Problem description: Give only the number of lines in the records that contain the word "weight".

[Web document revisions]
§
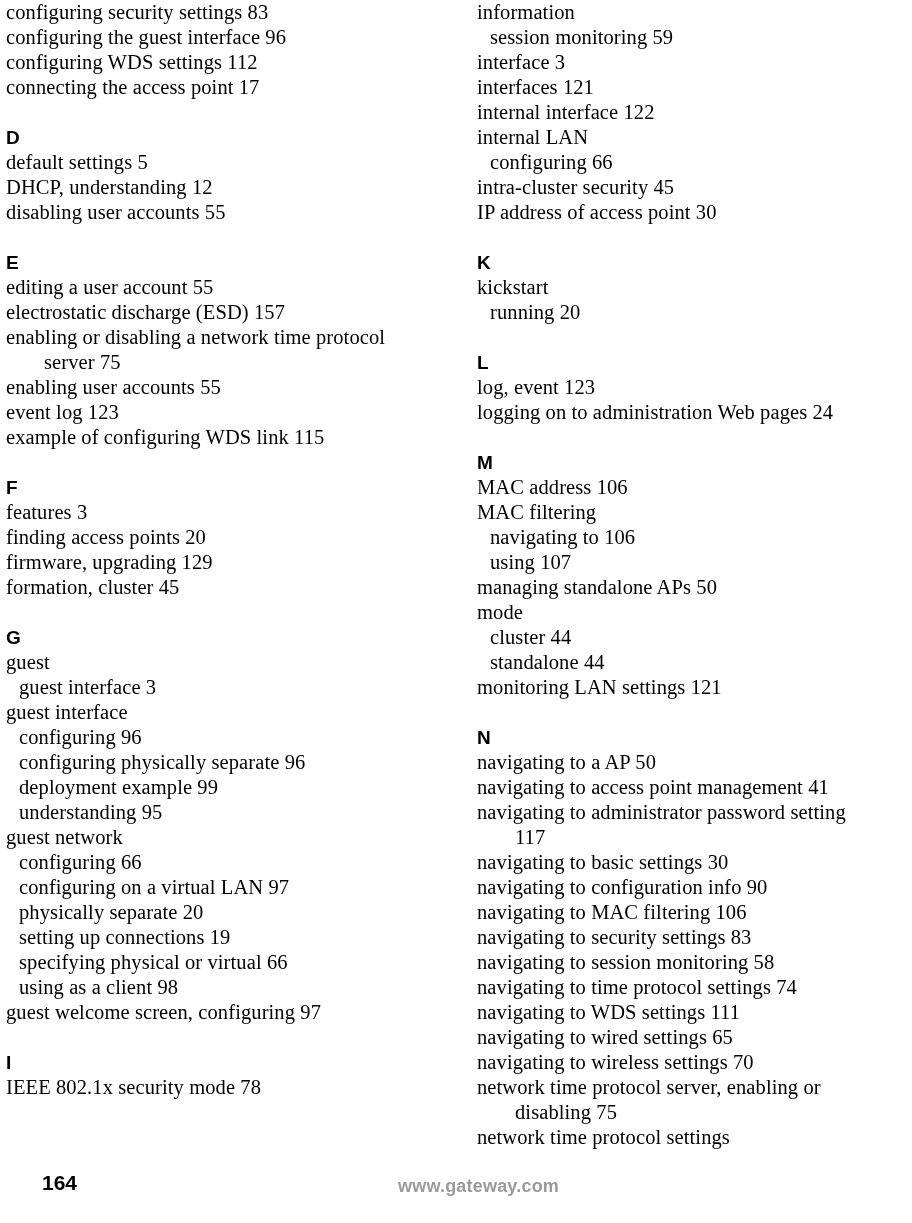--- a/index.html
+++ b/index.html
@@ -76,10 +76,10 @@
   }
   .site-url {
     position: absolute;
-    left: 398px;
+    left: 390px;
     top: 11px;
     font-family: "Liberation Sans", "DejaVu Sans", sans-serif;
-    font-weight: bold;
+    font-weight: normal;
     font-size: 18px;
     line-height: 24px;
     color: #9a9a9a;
§
Response: 2